RECORD EXCERPTS START
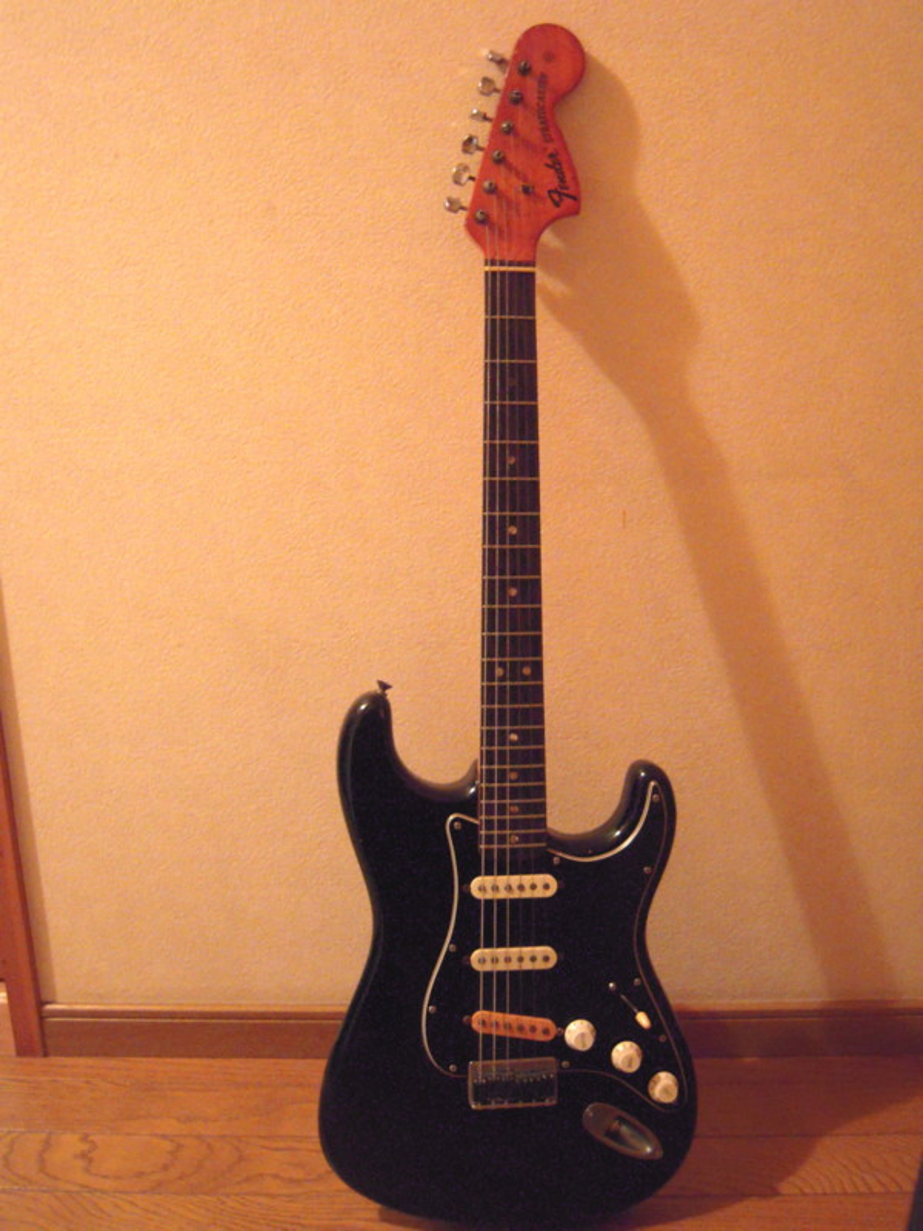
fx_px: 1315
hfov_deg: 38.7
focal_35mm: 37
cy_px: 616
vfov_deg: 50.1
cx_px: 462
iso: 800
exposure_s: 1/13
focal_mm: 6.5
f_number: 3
RECORD EXCERPTS END
RECORD EXCERPTS START
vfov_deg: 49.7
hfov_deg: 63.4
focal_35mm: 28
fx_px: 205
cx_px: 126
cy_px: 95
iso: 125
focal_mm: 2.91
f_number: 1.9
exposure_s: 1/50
RECORD EXCERPTS END
Using the data above, reproduce exactly the lines from the line that contains "fx_px: 1315" through the line that contains "f_number: 3", including both.

fx_px: 1315
hfov_deg: 38.7
focal_35mm: 37
cy_px: 616
vfov_deg: 50.1
cx_px: 462
iso: 800
exposure_s: 1/13
focal_mm: 6.5
f_number: 3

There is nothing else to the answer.